(Material provided)

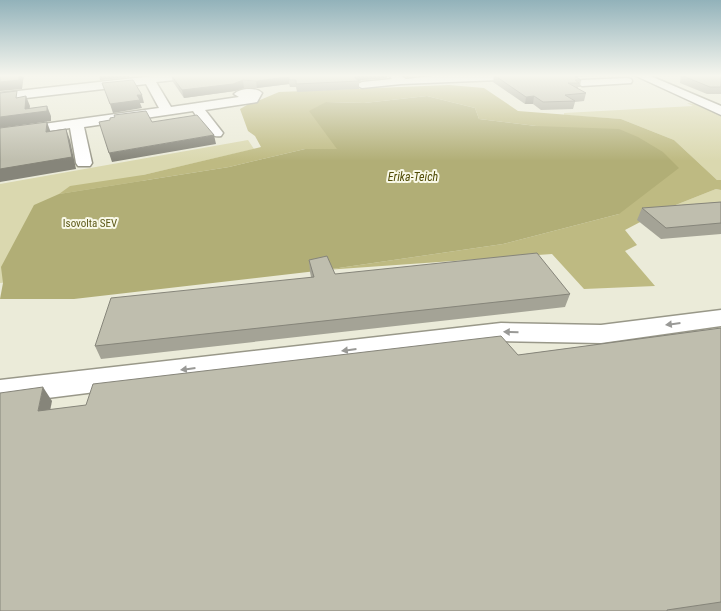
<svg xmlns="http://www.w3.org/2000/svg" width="721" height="611" viewBox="0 0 721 611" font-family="'Roboto Condensed',sans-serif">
  <rect width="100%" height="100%" fill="#ebebd9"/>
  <!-- green -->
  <g fill="#dad8af">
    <path d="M 687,103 L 695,104 L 721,115 L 721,180 L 717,180 L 674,140 L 621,119 L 564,115 L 564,113 L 693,106 Z"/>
    <path d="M 248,140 L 254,149 L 143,175 L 148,273 L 0,283 L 0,147 L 6,146 L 0,184 Z"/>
    <path d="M 716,189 L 721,190 L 721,212 L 663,210 Z"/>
  </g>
  <!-- forest -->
  <path fill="#beba82" d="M 449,85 L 484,88 L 518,111 L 621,119 L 674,140 L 717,180 L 721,180 L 721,190 L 716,189 L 663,210 L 625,230 L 637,245 L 625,251 L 655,286 L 584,289 L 552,254 L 325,270 L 503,244 L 619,214 L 536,126 L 479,119 L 475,108 L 427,96 L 364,103 L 326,102 L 338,150 L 305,149 L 229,167 L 59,194 L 70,186 L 143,175 L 261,147 L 255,136 L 248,131 L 240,109 L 247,105 L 247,102 L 260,100 L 279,92 Z"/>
  <!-- water -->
  <path fill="#b1ae76" d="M 427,96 L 475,108 L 479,119 L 536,126 L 619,129 L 638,137 L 663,152 L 679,168 L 619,214 L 503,244 L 325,270 L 74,299 L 0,299 L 3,283 L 1,267 L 34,205 L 59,194 L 229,167 L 305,149 L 337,149 L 309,111 L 326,102 L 364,103 Z"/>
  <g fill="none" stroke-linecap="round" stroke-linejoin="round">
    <!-- minor casing -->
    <g stroke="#999889" stroke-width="3">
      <g id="minor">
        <path d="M 162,75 L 197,75 L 192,78 L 156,82 L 171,107 L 239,97 L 234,94 C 240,88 256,87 262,93 L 257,102 L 205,110 L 223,133 L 221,136 C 208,139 200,121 193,111 L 84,127 L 92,163 L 90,166 L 78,166 L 76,163 L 70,128 L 0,138 L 0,130 L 159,108 L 146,84 L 0,101 L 0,93 Z"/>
        <path d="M 389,75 L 400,75 L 406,79 L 442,75 L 502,75 L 503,77 L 498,80 L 401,84 L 362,88 L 356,85 L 362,82 L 392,79 Z"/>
        <path d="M 634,75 L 648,75 L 721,106 L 721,115 Z"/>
        <path d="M 627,78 L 631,79 L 632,81 L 631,83 L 582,86 L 576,83 L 582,80 Z"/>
        <path d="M 721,310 L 721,326 L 601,343 L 501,341 L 0,404 L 0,380 L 501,323 L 601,325 Z"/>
      </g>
    </g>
    <!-- minor -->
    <use href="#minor" fill="#fff" fill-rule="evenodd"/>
  </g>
  <!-- wall -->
  <g fill="#a4a396">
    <path d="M 171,75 L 387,78 L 361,80 L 359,82 L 359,89 L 297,92 L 296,87 L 290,87 L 289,84 L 257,88 L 244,88 L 235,91 L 184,98 L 173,82 Z"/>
    <path d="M 494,75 L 577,77 L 581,80 L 580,87 L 578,87 L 578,89 L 586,93 L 584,101 L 575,102 L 573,109 L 541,110 L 533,104 L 525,104 L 493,82 Z"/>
    <path d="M 681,75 L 721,75 L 721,94 L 707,94 L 680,83 Z"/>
    <path d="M 721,202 L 721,234 L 661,239 L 637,220 L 642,208 Z"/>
    <path d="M 309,260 L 335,274 L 570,294 L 565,307 L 101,359 L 95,346 L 311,277 L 310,272 Z"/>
    <path d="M 721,328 L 721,611 L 0,611 L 52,401 L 50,410 L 518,355 Z"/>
  </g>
  <!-- shaded-wall -->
  <g fill="#86857a">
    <path d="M 19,75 L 24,75 L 22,89 L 0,91 L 0,82 Z"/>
    <path d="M 99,75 L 129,75 L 129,77 L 100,80 Z"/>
    <path d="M 358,75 L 387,75 L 387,78 L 361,80 L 359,82 L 354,77 Z"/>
    <path d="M 407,75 L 424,75 L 406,77 Z"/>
    <path d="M 572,75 L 607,75 L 577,77 L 577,80 Z"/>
    <path d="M 289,77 L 289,84 L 257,88 L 256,81 Z"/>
    <path d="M 243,80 L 244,88 L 235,91 L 184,98 L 182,90 Z"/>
    <path d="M 137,95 L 142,95 L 144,103 L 140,103 L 142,108 L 113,113 L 110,104 Z"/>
    <path d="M 26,96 L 30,106 L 29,113 L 47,106 L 51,116 L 51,121 L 0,128 L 0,117 Z"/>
    <path d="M 534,96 L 533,104 L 525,104 L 526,97 Z"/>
    <path d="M 47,122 L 51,133 L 46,132 Z"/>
    <path d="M 66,129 L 70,140 L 76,169 L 0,182 L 0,169 Z"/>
    <path d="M 214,135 L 216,144 L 112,162 L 109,153 Z"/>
    <path d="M 43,387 L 52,401 L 47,425 L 38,411 Z"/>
  </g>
  <!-- building -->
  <g fill="#bfbeae" stroke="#86857a">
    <path d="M 0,75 L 19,75 L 19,80 L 0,82 Z"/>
    <path d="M 171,75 L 358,75 L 354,77 L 359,81 L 296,84 L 296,80 L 289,80 L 289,77 L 256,81 L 243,80 L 233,84 L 182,90 Z"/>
    <path d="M 494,75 L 575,75 L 574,76 L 581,80 L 575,80 L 579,83 L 568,83 L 586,93 L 565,95 L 575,101 L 543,102 L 534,96 L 526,97 Z"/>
    <path d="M 683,75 L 721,75 L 721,87 L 710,87 L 683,76 Z"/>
    <path d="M 133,80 L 142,95 L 137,95 L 140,100 L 110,104 L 102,83 Z"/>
    <path d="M 17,91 L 16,98 L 26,96 L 25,109 L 47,106 L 47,111 L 0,117 L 0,93 Z"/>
    <path d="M 146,111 L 152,122 L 197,115 L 214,135 L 109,153 L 99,122 L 110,120 L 110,118 L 115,117 L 114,115 Z"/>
    <path d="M 47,122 L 46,132 L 66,129 L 72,157 L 0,169 L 0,128 Z"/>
    <path d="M 721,202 L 721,223 L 666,228 L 642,208 Z"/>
    <path d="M 537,253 L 570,294 L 95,346 L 111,298 L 314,277 L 309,260 L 327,256 L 335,274 Z"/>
    <path d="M 721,328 L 721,602 L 667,610 L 667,611 L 0,611 L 0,393 L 43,387 L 38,411 L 86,405 L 93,384 L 501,336 L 518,355 Z"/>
  </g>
  <!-- one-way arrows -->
  <defs><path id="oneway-solid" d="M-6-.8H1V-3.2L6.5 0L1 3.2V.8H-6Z" transform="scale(1.25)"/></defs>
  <g fill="#999996">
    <use href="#oneway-solid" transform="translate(673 324) rotate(173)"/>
    <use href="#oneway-solid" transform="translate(511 332) rotate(-179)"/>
    <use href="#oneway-solid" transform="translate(349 350) rotate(173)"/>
    <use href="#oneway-solid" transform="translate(188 369) rotate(173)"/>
  </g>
  <!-- sky -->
  <linearGradient id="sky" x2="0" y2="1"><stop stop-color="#92b2ba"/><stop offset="0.47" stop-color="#f6f6ee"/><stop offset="1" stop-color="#f6f6ee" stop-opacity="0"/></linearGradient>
  <rect width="721" height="161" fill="url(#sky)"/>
  <g text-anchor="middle" stroke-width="4" stroke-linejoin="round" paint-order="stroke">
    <!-- far-park labels -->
    <g font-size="11" fill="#5e5a19" stroke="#f8f8e7">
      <text x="90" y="227">Isovolta SEV</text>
    </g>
    <!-- far-water labels -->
    <g font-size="12" font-style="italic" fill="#514c06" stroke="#f8f8e7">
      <text x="413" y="181">Erika-Teich</text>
    </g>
  </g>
</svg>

(End Material provided)

▶ _Assignment_: Skipping every picture, reproduce the records word for word.

▶ _Exercise solution_:
<svg xmlns="http://www.w3.org/2000/svg" width="721" height="611" viewBox="0 0 721 611" font-family="'Roboto Condensed',sans-serif">
  <rect width="100%" height="100%" fill="#ebebd9"/>
  <!-- green -->
  <g fill="#dad8af">
    <path d="M 687,103 L 695,104 L 721,115 L 721,180 L 717,180 L 674,140 L 621,119 L 564,115 L 564,113 L 693,106 Z"/>
    <path d="M 248,140 L 254,149 L 143,175 L 148,273 L 0,283 L 0,147 L 6,146 L 0,184 Z"/>
    <path d="M 716,189 L 721,190 L 721,212 L 663,210 Z"/>
  </g>
  <!-- forest -->
  <path fill="#beba82" d="M 449,85 L 484,88 L 518,111 L 621,119 L 674,140 L 717,180 L 721,180 L 721,190 L 716,189 L 663,210 L 625,230 L 637,245 L 625,251 L 655,286 L 584,289 L 552,254 L 325,270 L 503,244 L 619,214 L 536,126 L 479,119 L 475,108 L 427,96 L 364,103 L 326,102 L 338,150 L 305,149 L 229,167 L 59,194 L 70,186 L 143,175 L 261,147 L 255,136 L 248,131 L 240,109 L 247,105 L 247,102 L 260,100 L 279,92 Z"/>
  <!-- water -->
  <path fill="#b1ae76" d="M 427,96 L 475,108 L 479,119 L 536,126 L 619,129 L 638,137 L 663,152 L 679,168 L 619,214 L 503,244 L 325,270 L 74,299 L 0,299 L 3,283 L 1,267 L 34,205 L 59,194 L 229,167 L 305,149 L 337,149 L 309,111 L 326,102 L 364,103 Z"/>
  <g fill="none" stroke-linecap="round" stroke-linejoin="round">
    <!-- minor casing -->
    <g stroke="#999889" stroke-width="3">
      <g id="minor">
        <path d="M 162,75 L 197,75 L 192,78 L 156,82 L 171,107 L 239,97 L 234,94 C 240,88 256,87 262,93 L 257,102 L 205,110 L 223,133 L 221,136 C 208,139 200,121 193,111 L 84,127 L 92,163 L 90,166 L 78,166 L 76,163 L 70,128 L 0,138 L 0,130 L 159,108 L 146,84 L 0,101 L 0,93 Z"/>
        <path d="M 389,75 L 400,75 L 406,79 L 442,75 L 502,75 L 503,77 L 498,80 L 401,84 L 362,88 L 356,85 L 362,82 L 392,79 Z"/>
        <path d="M 634,75 L 648,75 L 721,106 L 721,115 Z"/>
        <path d="M 627,78 L 631,79 L 632,81 L 631,83 L 582,86 L 576,83 L 582,80 Z"/>
        <path d="M 721,310 L 721,326 L 601,343 L 501,341 L 0,404 L 0,380 L 501,323 L 601,325 Z"/>
      </g>
    </g>
    <!-- minor -->
    <use href="#minor" fill="#fff" fill-rule="evenodd"/>
  </g>
  <!-- wall -->
  <g fill="#a4a396">
    <path d="M 171,75 L 387,78 L 361,80 L 359,82 L 359,89 L 297,92 L 296,87 L 290,87 L 289,84 L 257,88 L 244,88 L 235,91 L 184,98 L 173,82 Z"/>
    <path d="M 494,75 L 577,77 L 581,80 L 580,87 L 578,87 L 578,89 L 586,93 L 584,101 L 575,102 L 573,109 L 541,110 L 533,104 L 525,104 L 493,82 Z"/>
    <path d="M 681,75 L 721,75 L 721,94 L 707,94 L 680,83 Z"/>
    <path d="M 721,202 L 721,234 L 661,239 L 637,220 L 642,208 Z"/>
    <path d="M 309,260 L 335,274 L 570,294 L 565,307 L 101,359 L 95,346 L 311,277 L 310,272 Z"/>
    <path d="M 721,328 L 721,611 L 0,611 L 52,401 L 50,410 L 518,355 Z"/>
  </g>
  <!-- shaded-wall -->
  <g fill="#86857a">
    <path d="M 19,75 L 24,75 L 22,89 L 0,91 L 0,82 Z"/>
    <path d="M 99,75 L 129,75 L 129,77 L 100,80 Z"/>
    <path d="M 358,75 L 387,75 L 387,78 L 361,80 L 359,82 L 354,77 Z"/>
    <path d="M 407,75 L 424,75 L 406,77 Z"/>
    <path d="M 572,75 L 607,75 L 577,77 L 577,80 Z"/>
    <path d="M 289,77 L 289,84 L 257,88 L 256,81 Z"/>
    <path d="M 243,80 L 244,88 L 235,91 L 184,98 L 182,90 Z"/>
    <path d="M 137,95 L 142,95 L 144,103 L 140,103 L 142,108 L 113,113 L 110,104 Z"/>
    <path d="M 26,96 L 30,106 L 29,113 L 47,106 L 51,116 L 51,121 L 0,128 L 0,117 Z"/>
    <path d="M 534,96 L 533,104 L 525,104 L 526,97 Z"/>
    <path d="M 47,122 L 51,133 L 46,132 Z"/>
    <path d="M 66,129 L 70,140 L 76,169 L 0,182 L 0,169 Z"/>
    <path d="M 214,135 L 216,144 L 112,162 L 109,153 Z"/>
    <path d="M 43,387 L 52,401 L 47,425 L 38,411 Z"/>
  </g>
  <!-- building -->
  <g fill="#bfbeae" stroke="#86857a">
    <path d="M 0,75 L 19,75 L 19,80 L 0,82 Z"/>
    <path d="M 171,75 L 358,75 L 354,77 L 359,81 L 296,84 L 296,80 L 289,80 L 289,77 L 256,81 L 243,80 L 233,84 L 182,90 Z"/>
    <path d="M 494,75 L 575,75 L 574,76 L 581,80 L 575,80 L 579,83 L 568,83 L 586,93 L 565,95 L 575,101 L 543,102 L 534,96 L 526,97 Z"/>
    <path d="M 683,75 L 721,75 L 721,87 L 710,87 L 683,76 Z"/>
    <path d="M 133,80 L 142,95 L 137,95 L 140,100 L 110,104 L 102,83 Z"/>
    <path d="M 17,91 L 16,98 L 26,96 L 25,109 L 47,106 L 47,111 L 0,117 L 0,93 Z"/>
    <path d="M 146,111 L 152,122 L 197,115 L 214,135 L 109,153 L 99,122 L 110,120 L 110,118 L 115,117 L 114,115 Z"/>
    <path d="M 47,122 L 46,132 L 66,129 L 72,157 L 0,169 L 0,128 Z"/>
    <path d="M 721,202 L 721,223 L 666,228 L 642,208 Z"/>
    <path d="M 537,253 L 570,294 L 95,346 L 111,298 L 314,277 L 309,260 L 327,256 L 335,274 Z"/>
    <path d="M 721,328 L 721,602 L 667,610 L 667,611 L 0,611 L 0,393 L 43,387 L 38,411 L 86,405 L 93,384 L 501,336 L 518,355 Z"/>
  </g>
  <!-- one-way arrows -->
  <defs><path id="oneway-solid" d="M-6-.8H1V-3.2L6.5 0L1 3.2V.8H-6Z" transform="scale(1.25)"/></defs>
  <g fill="#999996">
    <use href="#oneway-solid" transform="translate(673 324) rotate(173)"/>
    <use href="#oneway-solid" transform="translate(511 332) rotate(-179)"/>
    <use href="#oneway-solid" transform="translate(349 350) rotate(173)"/>
    <use href="#oneway-solid" transform="translate(188 369) rotate(173)"/>
  </g>
  <!-- sky -->
  <linearGradient id="sky" x2="0" y2="1"><stop stop-color="#92b2ba"/><stop offset="0.47" stop-color="#f6f6ee"/><stop offset="1" stop-color="#f6f6ee" stop-opacity="0"/></linearGradient>
  <rect width="721" height="161" fill="url(#sky)"/>
  <g text-anchor="middle" stroke-width="4" stroke-linejoin="round" paint-order="stroke">
    <!-- far-park labels -->
    <g font-size="11" fill="#5e5a19" stroke="#f8f8e7">
      <text x="90" y="227">Isovolta SEV</text>
    </g>
    <!-- far-water labels -->
    <g font-size="12" font-style="italic" fill="#514c06" stroke="#f8f8e7">
      <text x="413" y="181">Erika-Teich</text>
    </g>
  </g>
</svg>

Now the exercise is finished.